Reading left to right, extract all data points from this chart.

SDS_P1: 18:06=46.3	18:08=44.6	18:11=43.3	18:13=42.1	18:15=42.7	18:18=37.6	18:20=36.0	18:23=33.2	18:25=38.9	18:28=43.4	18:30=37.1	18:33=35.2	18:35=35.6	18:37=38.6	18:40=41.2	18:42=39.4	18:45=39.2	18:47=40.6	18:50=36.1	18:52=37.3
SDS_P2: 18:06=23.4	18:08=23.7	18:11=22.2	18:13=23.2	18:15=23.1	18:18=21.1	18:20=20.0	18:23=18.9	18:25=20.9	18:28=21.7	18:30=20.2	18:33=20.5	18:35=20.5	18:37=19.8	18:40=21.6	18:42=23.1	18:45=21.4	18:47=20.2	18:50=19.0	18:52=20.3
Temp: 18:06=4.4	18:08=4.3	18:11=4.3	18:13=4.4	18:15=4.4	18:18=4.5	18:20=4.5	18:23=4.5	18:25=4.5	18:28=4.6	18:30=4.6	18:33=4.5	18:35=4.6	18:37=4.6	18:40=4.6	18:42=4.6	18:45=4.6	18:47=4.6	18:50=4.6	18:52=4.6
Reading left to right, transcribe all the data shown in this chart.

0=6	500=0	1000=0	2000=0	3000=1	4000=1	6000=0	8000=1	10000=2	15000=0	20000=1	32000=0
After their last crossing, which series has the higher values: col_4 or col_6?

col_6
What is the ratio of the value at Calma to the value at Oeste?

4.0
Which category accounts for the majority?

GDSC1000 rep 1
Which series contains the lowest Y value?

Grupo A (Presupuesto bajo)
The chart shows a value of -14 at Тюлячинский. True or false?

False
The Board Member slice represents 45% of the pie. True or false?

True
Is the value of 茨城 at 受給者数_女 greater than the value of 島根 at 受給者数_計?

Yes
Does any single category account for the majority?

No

--------------------

#### [What to work on]
Copy out each line in the entries above that contains the string "data".

#### [Answer for this exercise]
Reading left to right, extract all data points from this chart.
Reading left to right, transcribe all the data shown in this chart.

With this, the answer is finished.